• **PROBLEMS TO WORK ON**:
**1)** According to the passage about Murtasin, in what year was The Tampere Turkish Society registered?
**2)** Render this sentence from the passage about Murtasin in Spanish: "The trip became very important to everyone involved."
**3)** Extend the passage about Murtasin past its final sentence.

• **PASSAGE FOR REVIEW**:
========

During the years 1923–1941, Murtasin operated as an imam in Tampere. Alimcan Idris, who had helped him before, suggested the official position for him. Murtasin however declined, stating that his vocation was that of a teacher, not imam.

Murtasin wrote under a pseudonym of Haberçı in the paper Yaña Milli Yul, edited by Ayaz Ishaki, on the cultural events of the Turkic people in Tampere. In 1931, he wrote about how their community's younger generation was not getting enough education on their own culture and religion. He said that they had to trust their abilities and establish their congregation so that they did not disappear into the culture of the majority. In 1935, The Tampere Turkish Society was registered. Later on, The Tampere Islamic Congregation was established, but before this, the congregation founded in 1935 was very important for the community. It organized the Muslims in Tampere into all kinds of cultural and religious events. Muslims (mainly Tatars) from other parts of Finland often joined these events. Murtasin was a crucial part of making all of this happen. He operated as the chairman of the congregation for multiple years.

In 1938, Murtasin traveled to Warsaw, where Ayaz Ishaki had organized a 20-year memorial celebration for Idel-Ural. A few other Turkic people from Finland traveled there with Murtasin, such as artist Aisa Hakimcan, and businessman Ymär Sali. At the celebration, Murtasin read a few chapters of the Quran for the blessing of Mufti's Alimcan Barudi and Riazaeddin Bin Fahreddin. Ishaki orated a speech where he highlighted the importance of the celebration. The trip became very important to everyone involved.

========

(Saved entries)
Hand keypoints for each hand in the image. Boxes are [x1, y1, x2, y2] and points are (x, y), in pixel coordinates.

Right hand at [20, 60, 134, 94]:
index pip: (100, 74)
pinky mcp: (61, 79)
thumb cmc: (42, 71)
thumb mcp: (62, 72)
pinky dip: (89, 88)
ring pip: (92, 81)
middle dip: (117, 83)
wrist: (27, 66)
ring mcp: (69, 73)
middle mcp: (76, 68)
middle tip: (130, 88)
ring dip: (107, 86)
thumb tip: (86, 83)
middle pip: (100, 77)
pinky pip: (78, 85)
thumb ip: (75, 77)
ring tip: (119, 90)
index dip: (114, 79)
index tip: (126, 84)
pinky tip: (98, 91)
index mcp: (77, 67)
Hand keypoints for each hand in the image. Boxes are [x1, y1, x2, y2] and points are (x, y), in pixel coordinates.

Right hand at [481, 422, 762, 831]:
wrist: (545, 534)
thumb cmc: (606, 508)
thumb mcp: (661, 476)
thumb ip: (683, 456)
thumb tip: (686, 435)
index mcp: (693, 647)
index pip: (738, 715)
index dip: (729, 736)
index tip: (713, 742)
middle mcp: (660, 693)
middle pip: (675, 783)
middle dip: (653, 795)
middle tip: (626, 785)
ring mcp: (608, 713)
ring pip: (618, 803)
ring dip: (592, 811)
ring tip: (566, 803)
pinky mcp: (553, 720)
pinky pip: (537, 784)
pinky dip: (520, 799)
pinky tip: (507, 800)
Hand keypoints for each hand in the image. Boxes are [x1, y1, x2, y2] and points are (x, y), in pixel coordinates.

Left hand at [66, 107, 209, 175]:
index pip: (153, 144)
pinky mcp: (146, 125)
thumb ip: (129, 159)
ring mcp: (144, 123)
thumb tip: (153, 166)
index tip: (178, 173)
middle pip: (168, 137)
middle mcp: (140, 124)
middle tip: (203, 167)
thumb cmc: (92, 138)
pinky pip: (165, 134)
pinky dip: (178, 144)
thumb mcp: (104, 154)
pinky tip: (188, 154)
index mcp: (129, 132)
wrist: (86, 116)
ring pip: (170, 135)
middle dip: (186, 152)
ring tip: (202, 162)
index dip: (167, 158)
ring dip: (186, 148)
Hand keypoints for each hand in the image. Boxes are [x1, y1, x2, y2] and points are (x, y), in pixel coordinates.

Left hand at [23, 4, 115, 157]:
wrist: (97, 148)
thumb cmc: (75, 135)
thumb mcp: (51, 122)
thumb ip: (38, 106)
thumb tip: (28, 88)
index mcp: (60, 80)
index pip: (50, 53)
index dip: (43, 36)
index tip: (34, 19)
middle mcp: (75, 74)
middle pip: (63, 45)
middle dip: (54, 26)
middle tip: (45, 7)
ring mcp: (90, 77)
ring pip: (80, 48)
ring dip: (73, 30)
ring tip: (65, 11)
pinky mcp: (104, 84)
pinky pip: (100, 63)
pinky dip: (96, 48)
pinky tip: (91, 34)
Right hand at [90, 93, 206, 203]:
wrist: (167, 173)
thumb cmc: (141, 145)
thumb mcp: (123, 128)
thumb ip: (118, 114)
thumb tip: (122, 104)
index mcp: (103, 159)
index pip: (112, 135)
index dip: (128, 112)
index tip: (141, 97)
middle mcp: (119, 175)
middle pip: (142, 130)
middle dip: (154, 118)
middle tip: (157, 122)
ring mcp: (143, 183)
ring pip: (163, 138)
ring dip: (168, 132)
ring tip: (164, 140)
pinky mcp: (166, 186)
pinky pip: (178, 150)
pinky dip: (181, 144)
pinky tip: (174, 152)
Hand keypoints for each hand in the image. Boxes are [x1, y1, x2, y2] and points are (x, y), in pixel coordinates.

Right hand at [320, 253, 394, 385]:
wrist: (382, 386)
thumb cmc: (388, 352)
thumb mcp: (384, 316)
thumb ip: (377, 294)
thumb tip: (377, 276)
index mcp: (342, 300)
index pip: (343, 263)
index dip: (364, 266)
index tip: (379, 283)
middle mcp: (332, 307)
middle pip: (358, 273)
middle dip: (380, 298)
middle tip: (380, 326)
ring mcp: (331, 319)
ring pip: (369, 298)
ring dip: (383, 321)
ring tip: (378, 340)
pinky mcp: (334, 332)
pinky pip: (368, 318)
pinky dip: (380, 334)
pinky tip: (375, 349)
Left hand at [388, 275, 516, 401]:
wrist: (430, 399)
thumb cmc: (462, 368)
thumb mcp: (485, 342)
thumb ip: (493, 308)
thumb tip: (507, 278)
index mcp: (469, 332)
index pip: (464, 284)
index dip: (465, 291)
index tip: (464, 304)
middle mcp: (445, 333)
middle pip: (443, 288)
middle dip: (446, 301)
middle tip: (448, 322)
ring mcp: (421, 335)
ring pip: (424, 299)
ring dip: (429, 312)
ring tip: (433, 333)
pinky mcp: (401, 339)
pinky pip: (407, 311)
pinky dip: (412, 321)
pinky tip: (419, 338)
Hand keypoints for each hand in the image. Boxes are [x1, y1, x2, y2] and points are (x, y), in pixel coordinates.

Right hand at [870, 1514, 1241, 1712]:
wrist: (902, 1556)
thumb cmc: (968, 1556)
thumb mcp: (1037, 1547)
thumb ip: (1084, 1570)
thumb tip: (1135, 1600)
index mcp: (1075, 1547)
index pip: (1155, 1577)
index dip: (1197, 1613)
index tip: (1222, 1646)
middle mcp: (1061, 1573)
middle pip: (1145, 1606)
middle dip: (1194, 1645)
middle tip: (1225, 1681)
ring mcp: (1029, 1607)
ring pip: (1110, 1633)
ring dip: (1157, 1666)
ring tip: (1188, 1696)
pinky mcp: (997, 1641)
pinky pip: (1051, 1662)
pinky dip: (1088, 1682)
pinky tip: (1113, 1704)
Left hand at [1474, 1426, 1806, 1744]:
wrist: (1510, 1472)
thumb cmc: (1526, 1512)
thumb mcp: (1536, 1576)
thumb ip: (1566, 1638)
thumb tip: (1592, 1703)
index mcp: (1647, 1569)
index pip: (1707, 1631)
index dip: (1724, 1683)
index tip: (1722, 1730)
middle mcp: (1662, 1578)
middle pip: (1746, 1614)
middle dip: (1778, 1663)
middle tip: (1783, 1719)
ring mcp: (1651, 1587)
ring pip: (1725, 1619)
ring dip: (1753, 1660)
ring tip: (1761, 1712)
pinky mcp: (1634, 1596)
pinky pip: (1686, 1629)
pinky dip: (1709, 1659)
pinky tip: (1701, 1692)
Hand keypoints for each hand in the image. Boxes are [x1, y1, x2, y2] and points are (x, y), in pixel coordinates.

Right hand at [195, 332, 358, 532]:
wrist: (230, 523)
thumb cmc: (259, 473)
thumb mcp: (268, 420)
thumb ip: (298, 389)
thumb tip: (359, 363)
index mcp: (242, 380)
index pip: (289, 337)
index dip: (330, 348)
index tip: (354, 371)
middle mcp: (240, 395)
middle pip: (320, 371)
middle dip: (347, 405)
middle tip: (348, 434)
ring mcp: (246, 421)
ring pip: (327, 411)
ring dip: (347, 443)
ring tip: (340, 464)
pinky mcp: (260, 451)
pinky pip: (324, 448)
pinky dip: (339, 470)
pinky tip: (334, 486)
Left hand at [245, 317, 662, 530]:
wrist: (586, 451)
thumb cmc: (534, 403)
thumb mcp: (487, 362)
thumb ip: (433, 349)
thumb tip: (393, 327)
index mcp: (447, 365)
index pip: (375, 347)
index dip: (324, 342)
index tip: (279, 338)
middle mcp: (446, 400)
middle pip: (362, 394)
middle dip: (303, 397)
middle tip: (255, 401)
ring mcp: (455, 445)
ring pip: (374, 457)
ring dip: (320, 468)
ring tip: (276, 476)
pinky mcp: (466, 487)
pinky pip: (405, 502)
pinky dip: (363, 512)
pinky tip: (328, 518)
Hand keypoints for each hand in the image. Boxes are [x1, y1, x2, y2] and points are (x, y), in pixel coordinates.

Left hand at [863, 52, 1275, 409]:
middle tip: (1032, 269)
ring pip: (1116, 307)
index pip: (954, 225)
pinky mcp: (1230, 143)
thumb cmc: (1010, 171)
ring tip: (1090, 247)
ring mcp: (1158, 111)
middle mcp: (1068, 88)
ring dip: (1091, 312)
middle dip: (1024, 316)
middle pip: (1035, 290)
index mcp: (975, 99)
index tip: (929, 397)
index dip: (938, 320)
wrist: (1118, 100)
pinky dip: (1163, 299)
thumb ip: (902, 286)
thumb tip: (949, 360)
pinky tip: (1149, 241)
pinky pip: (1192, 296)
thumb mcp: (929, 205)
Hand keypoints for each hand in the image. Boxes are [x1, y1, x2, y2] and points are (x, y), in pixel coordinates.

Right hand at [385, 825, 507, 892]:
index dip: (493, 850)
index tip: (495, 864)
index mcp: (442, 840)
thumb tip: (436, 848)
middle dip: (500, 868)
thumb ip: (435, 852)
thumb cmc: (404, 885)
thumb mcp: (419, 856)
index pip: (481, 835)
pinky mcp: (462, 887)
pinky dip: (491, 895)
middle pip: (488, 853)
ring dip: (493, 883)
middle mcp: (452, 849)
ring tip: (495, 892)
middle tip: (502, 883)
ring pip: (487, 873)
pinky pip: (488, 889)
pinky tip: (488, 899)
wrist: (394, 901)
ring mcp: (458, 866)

========

• **RESULTS FOR THE EXERCISE**:
**1)** 1935

**2)** El viaje se volvió muy importante para todos los involucrados.

**3)**
In Finland, Murtasin was known as a talented teacher. His military training had taught him to demand discipline and order in his teaching job. His students sang songs, recited poems, and performed theatre plays at different kinds of parties. Murtasin operated as the director of these plays and related activities, for example, the making of invitation cards and leaflets.

Murtasin was also a talented violin player, writer and a speaker. When he spoke, he did so in a short and sharp manner. Murtasin wrote a book called Tel sabaqlarï I which was published in Helsinki in 1950. He was also one of the editors of the magazine Maḥallä ḫabärläre.

In the 1930s, Murtasin worked as a teacher in a Turkic mother tongue school in Tampere. In 1941, he moved to Helsinki to teach Islam to children there. In 1947, he married Halime Abdrahim.

Murtasin is buried in the Islamic cemetery in Helsinki.

== Literature ==
- Muazzez Baibulat: The Tampere Islamic Congregation: the roots and history (in English, Tatar, and Finnish). Gummerus Kirjapaino, 2004. ISBN 952-91-6753-9.